## Task
Please reproduce, exactly and with nothing added, the line containing "index mcp: (696, 570)" and every line after it to the end of the records.

## Material for the task
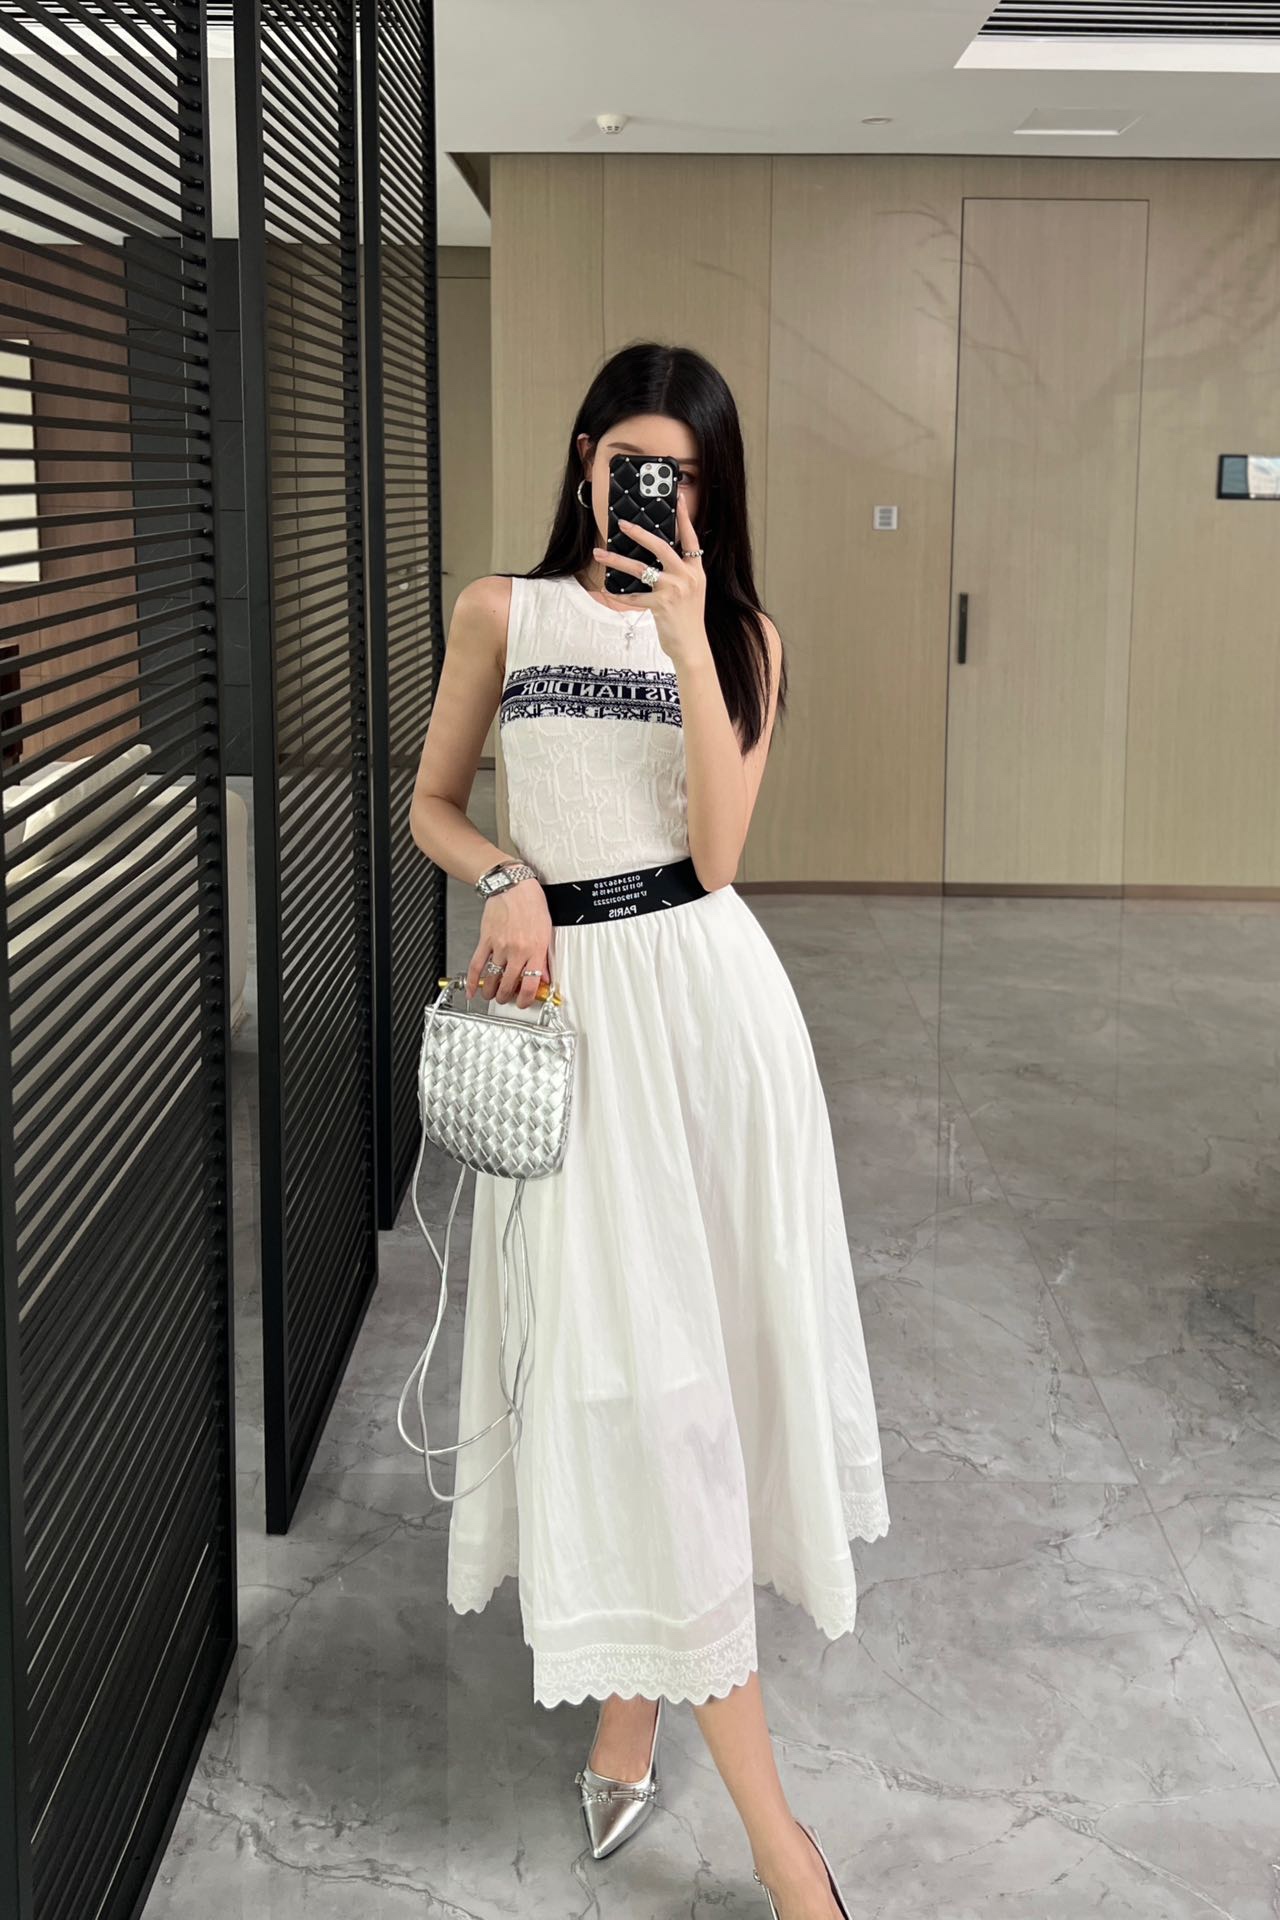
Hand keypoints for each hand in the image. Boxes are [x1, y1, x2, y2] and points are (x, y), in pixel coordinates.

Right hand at [468, 878, 553, 1007]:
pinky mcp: (486, 940)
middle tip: (507, 999)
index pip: (530, 984)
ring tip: (492, 995)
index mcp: (535, 949)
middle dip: (507, 997)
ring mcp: (500, 947)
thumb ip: (544, 956)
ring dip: (491, 992)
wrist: (513, 885)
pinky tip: (473, 990)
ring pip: (492, 979)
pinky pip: (476, 965)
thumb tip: (544, 976)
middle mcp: (517, 951)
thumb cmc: (531, 903)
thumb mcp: (546, 930)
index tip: (524, 1003)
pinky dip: (472, 981)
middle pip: (509, 985)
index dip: (526, 999)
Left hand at [593, 485, 708, 666]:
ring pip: (640, 569)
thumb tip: (657, 557)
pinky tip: (607, 590)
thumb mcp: (691, 591)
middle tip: (622, 524)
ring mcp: (674, 590)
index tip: (678, 497)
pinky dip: (618, 594)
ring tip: (600, 553)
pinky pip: (633, 596)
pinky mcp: (661, 605)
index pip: (691, 537)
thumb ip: (680, 573)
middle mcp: (686, 576)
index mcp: (696, 570)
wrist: (693, 646)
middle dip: (639, 533)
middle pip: (660, 546)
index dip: (684, 516)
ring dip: (616, 560)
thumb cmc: (688, 619)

## Answer to the exercise
index mcp: (696, 570)
wrist: (693, 646)
middle dip: (639, 533)
middle pip: (660, 546)
index dip: (684, 516)
ring dip: (616, 560)
thumb cmc: (688, 619)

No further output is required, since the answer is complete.